Later in our zoo days we began to breed emus. We had the incubators and all the equipment to hatch eggs for other breeders.
After the chicks hatch, they spent about a week in the hatchery. Then we took them to the chick barn. This was a specially built building with four stalls inside it. The first stall was for the tiny babies. When they reached a certain size, we transferred them to the next stall. It was important to keep the emu chicks separated by size, because the bigger ones could trample and hurt the smaller ones.By the time they were about three months old, they were big enough to stay outside, so we moved them from the barn.

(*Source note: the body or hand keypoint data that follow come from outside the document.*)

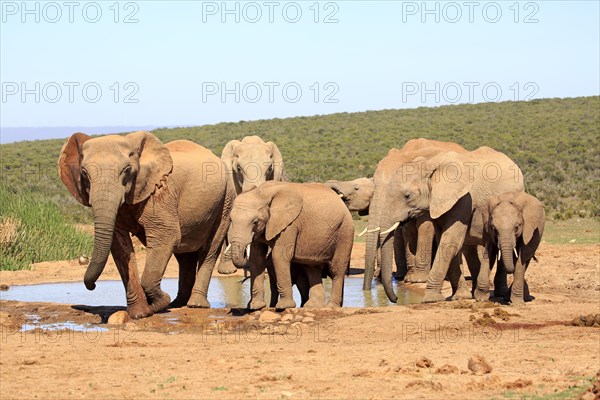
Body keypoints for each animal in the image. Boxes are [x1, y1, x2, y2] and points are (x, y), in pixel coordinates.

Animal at [57, 131, 233, 318]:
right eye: (84, 173)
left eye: (127, 170)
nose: (93, 286)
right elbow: (120, 246)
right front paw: (140, 314)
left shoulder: (160, 193)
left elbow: (166, 235)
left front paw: (158, 304)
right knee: (184, 255)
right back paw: (177, 303)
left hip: (226, 198)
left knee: (210, 248)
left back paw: (195, 305)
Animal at [227, 181, 354, 310]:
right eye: (231, 220)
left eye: (255, 221)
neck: (264, 192)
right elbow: (256, 258)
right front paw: (256, 307)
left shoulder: (290, 224)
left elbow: (279, 255)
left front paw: (283, 307)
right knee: (312, 267)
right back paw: (312, 306)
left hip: (345, 230)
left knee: (336, 268)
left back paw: (331, 307)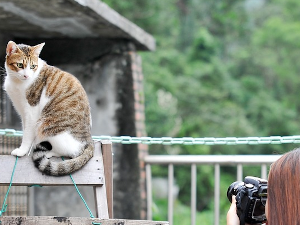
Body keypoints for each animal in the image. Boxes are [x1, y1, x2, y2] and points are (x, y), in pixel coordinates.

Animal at [3, 41, 94, 177]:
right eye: (20, 65)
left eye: (33, 66)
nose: (26, 75)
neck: (17, 82)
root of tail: (89, 140)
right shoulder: (22, 112)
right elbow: (26, 130)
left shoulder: (31, 111)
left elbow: (27, 134)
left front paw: (22, 151)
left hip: (47, 126)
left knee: (70, 152)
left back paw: (49, 153)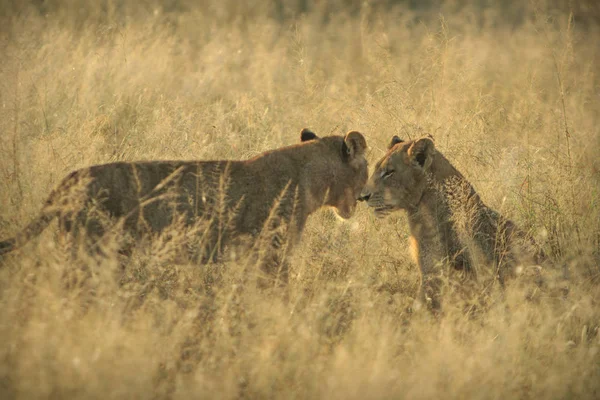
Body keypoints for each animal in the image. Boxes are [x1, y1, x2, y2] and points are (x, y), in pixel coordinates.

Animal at [0, 128, 368, 284]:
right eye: (366, 167)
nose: (365, 197)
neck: (312, 175)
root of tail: (67, 180)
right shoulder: (270, 252)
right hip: (90, 250)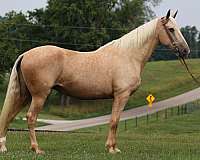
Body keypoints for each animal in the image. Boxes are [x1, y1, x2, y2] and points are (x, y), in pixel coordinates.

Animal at [0, 9, 189, 154]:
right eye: (171, 29)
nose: (185, 51)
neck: (128, 55)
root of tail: (26, 54)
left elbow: (114, 121)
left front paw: (112, 147)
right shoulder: (121, 95)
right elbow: (114, 121)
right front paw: (112, 149)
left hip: (25, 95)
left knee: (9, 116)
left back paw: (4, 146)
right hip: (39, 96)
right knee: (31, 117)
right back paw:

When we built our barn, we installed large glass windows on one wall the width of the four stalls. These windows were installed so that the opening sash was directly on the floor. That way, we could open them from the bottom to let the chicks out. Each stall had a fifty-foot long pen filled with sand so the chicks could run outside and play.
Once we got our chick barn set up and the first baby emus in the barn, a funny thing happened. Well actually, it wasn’t all that funny to us in the beginning.

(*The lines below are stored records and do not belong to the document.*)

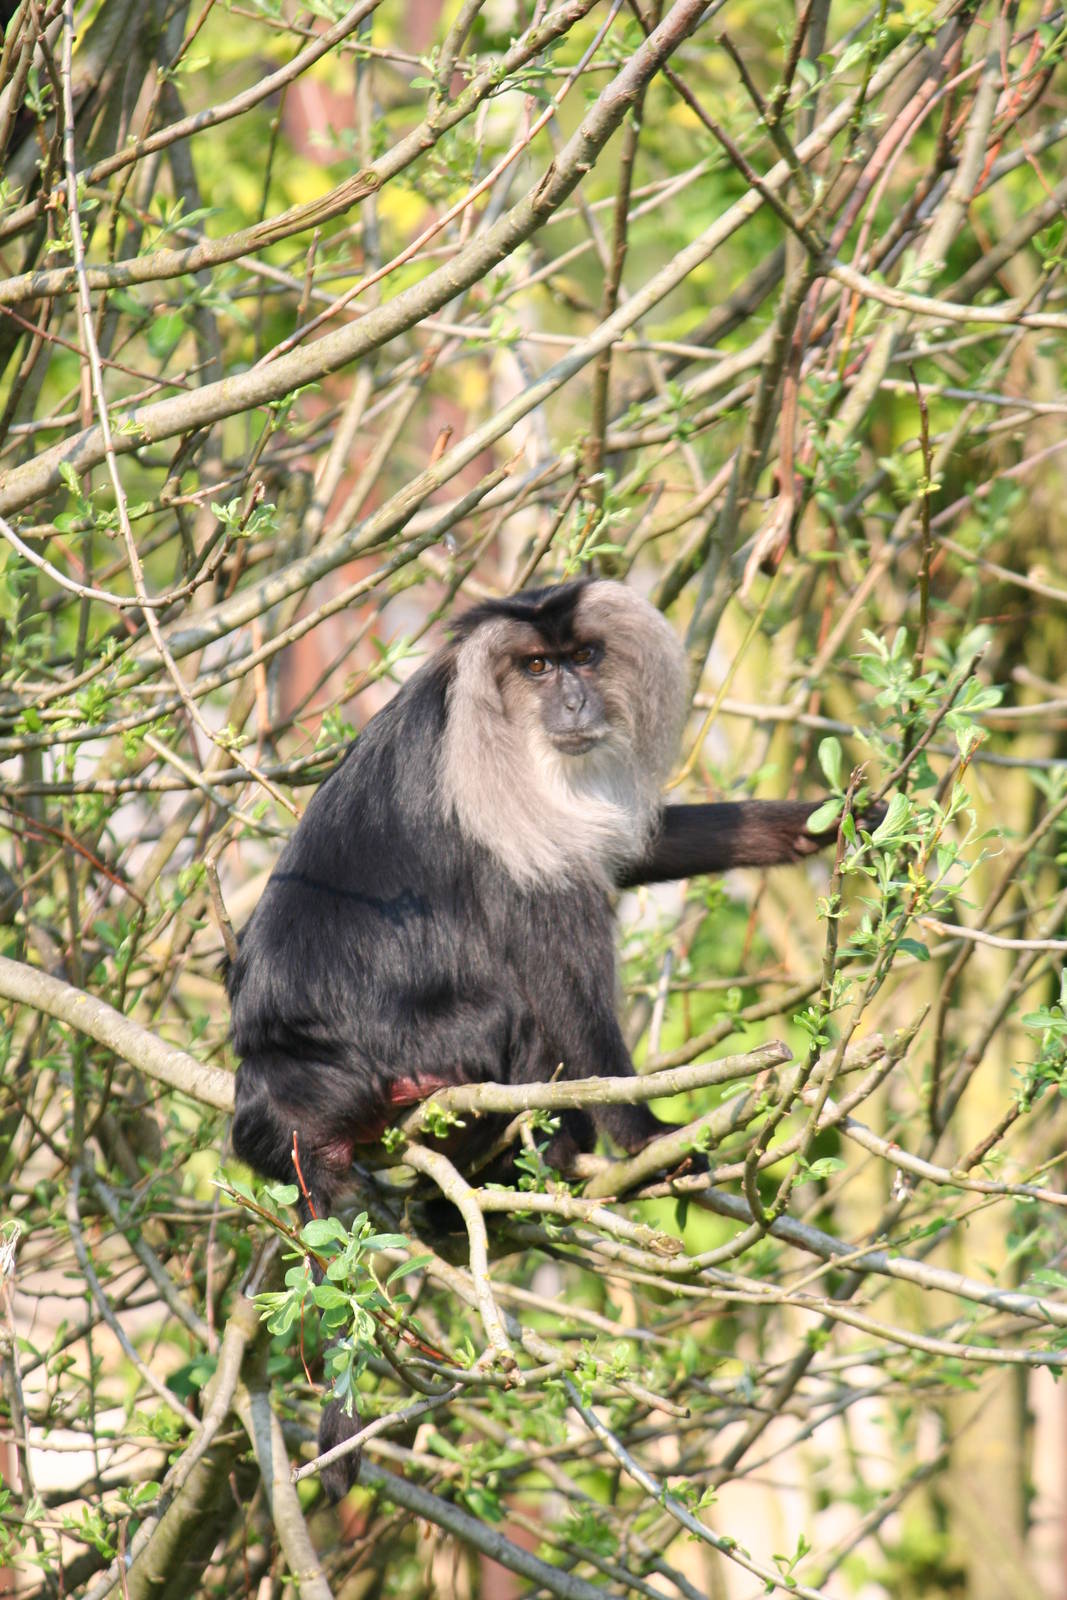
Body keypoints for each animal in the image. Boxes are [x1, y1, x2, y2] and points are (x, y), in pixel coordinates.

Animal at [226, 578, 868, 1498]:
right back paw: (539, 1160)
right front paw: (646, 1137)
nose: (571, 700)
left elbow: (630, 848)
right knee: (519, 1011)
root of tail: (283, 1079)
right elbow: (557, 962)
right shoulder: (503, 807)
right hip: (430, 1055)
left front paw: (825, 822)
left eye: (583, 658)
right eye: (535, 668)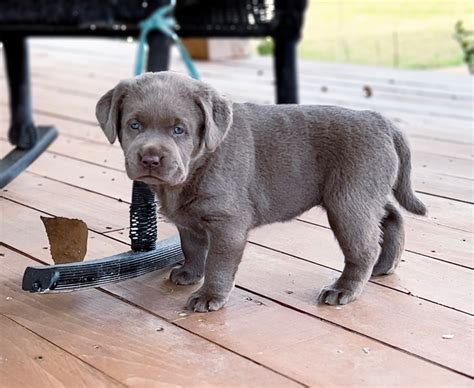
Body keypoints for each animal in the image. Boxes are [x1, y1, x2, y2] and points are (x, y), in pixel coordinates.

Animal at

Enter Daisy the Deer. She was our tamest deer and thought sure she was a “people”. She followed us everywhere and came into the house every chance she got. Daisy was very playful and curious about everything we did.
She often made a nuisance of herself by pestering us for attention. For example, one day Joe was hammering a nail into a fence post and Daisy felt she wasn’t getting enough attention. She snatched the box of nails and ran. This of course, got Joe’s immediate attention. He bellowed and chased after her, nails scattering and spilling everywhere! This was a typical Daisy Stunt.
One day we came home from shopping, and I had a sense of uneasiness. Daisy was not there to greet us at the gate, as she usually was. After putting up the groceries, we wandered around the compound, calling for Daisy. We couldn’t find her in any of the usual places.
Finally, I had to stop hunting for Daisy and go check on the emu chicks. When I opened the door, I was astounded. There was Daisy in the stall with the tiniest emu chicks! My heart lurched as these $3,000-each baby birds were dangerously close to her sharp hooves.
About ten of them gathered around her, pecking at her legs while she was busy licking as many baby emu bottoms as she could reach. My first thought was that she might step on one and hurt it. I got into the stall and gently pushed Daisy out, then shoved her out the door.
Apparently, to get into the barn with the chicks, Daisy had to drop to her knees and crawl in. I never saw her do it, but that must have been a funny sight.
Daisy loved the baby emus. She couldn’t get enough of being in the pen with them and licking them. They seemed fascinated with her and would always crowd around to peck her legs and belly and whatever part of her they could reach.
The wire to the emu chick runs was only four feet high. Daisy could jump that with barely a twitch of her muscles. So keeping her out of the chick pens was impossible. From that first day on, whenever Daisy was missing, we could be sure to find her with the emu chicks.
In all the years we bred emus, not one chick was ever injured by Daisy’s attention.